Influx Controls: I wanna be wanna be

The choreographer Boyzie Cekwana grew up in Soweto and started his dance career in South Africa. Since then, his work has been shown all over the world; in
Europe this includes the Théâtre de la Ville in Paris, the ImpulsTanz festival in Vienna, and the Kunstenfestivaldesarts in Brussels. In his productions, Cekwana links the history of black South Africans to the universal human condition. His recurring themes are the identity crisis of the post-Apartheid period and the cultural heritage of his country and his Africa.

In his new creation, Influx Controls: I wanna be wanna be, he appears alone on stage. He takes his inspiration from a journey he made to the Democratic Republic of Congo and the work is founded on a deep indignation at the dehumanisation of Africa, its peoples and its heritage, both in the past and at present. This solo, the first part of a new trilogy, plays on identities and their ambiguities. The title refers to an Apartheid law that denied black Africans access to certain, richer, parts of South Africa, and at the same time sounds like a call for the right to humanity.

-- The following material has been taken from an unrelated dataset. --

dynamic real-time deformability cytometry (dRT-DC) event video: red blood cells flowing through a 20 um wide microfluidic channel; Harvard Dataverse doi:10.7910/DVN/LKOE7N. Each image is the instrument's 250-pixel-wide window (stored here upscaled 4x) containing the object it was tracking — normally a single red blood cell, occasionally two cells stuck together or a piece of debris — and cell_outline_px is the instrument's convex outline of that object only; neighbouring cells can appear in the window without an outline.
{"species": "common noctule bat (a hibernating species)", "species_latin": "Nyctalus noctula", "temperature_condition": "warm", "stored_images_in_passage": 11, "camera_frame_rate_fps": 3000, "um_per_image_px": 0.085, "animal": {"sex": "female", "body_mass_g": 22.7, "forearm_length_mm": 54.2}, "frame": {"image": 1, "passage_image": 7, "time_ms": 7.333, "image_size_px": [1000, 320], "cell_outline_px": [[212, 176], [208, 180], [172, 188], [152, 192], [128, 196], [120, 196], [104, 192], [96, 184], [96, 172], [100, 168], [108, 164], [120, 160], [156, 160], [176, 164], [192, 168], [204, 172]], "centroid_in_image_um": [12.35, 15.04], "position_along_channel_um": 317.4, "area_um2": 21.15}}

‘I wanna be’ is that asphyxiated cry for total and ultimate assumption of full humanity. ‘I wanna be’ is I wanna be white, since whiteness is goodness, rightness; whiteness is having, in a world of have-not ness. ‘I wanna be’ is I wanna have, for to have is to be. ‘I wanna be’ is I wanna be human. ‘I wanna be’ is I wanna be. Let me be. — Boyzie Cekwana

via KAAI


video via springdance stage
Listen to the dancer and choreographer, who explains his ideas in the following movie, which also shows excerpts of this specific piece, that is one part of his trilogy Influx Controls.

Another interesting interview can be watched in fr / ger on arte.tv.

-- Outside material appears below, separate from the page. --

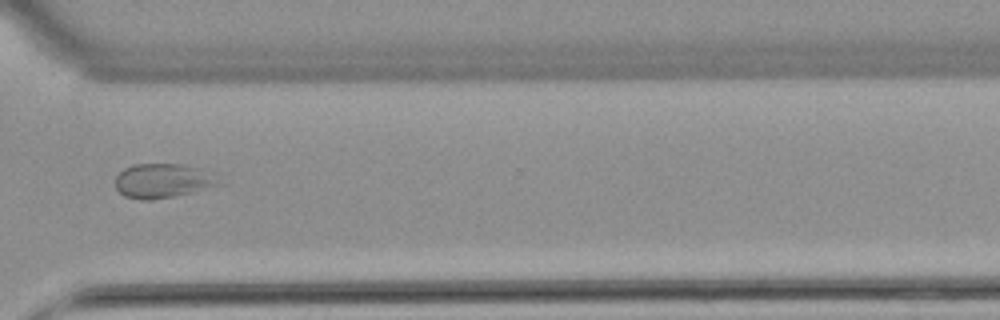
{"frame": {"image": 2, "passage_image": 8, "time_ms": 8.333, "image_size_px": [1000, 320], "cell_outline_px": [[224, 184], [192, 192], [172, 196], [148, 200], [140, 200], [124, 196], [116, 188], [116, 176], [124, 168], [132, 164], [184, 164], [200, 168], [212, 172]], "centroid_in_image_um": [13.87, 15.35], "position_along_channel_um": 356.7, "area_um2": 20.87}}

Boyzie Cekwana starts his performance with a long phase of doing his make-up, in which he transforms himself from being black to a black guy on stage. When Bruce Naumann transformed himself once in his reknown Make-Up Art Video to “self-experience in an action [of] one’s own body and some sort of self-reflection on the part of art through the observation of the process of its creation”, and gave way to a reflection on transformation to and through the spectator. Back then it was certainly to a different intent disturbing, as when B.Cekwana now in his performance starts to blacken his face, indeed his whole head, by painting carefully along the lines of classifications, he first had painted carefully across his head – and break the spectators expectations of transformation through the reflection of the inherent perception, black people have been and still are confronted with. One could still refer to Nauman, but interpret that Cekwana uses the process of Make-Up to reflect an ongoing self-experience initiated through action, back onto the audience as a reflection of their conceived perception.

So the evening at the Ballhaus Nauynstrasse Berlin might be best described as a subtle breaking of expectations and views through methods, which range from almost boring and lasting repetative movements to ferocious symbols and strong words. In the midst broken by an intensely beautiful african song, sung from singers placed in the audience.

The pain, disruption and disturbance, which colonialism and apartheid systems meant and mean to the cultures, which have to endure it, became quite palpable in this evening he called himself rather a spectacle than a performance.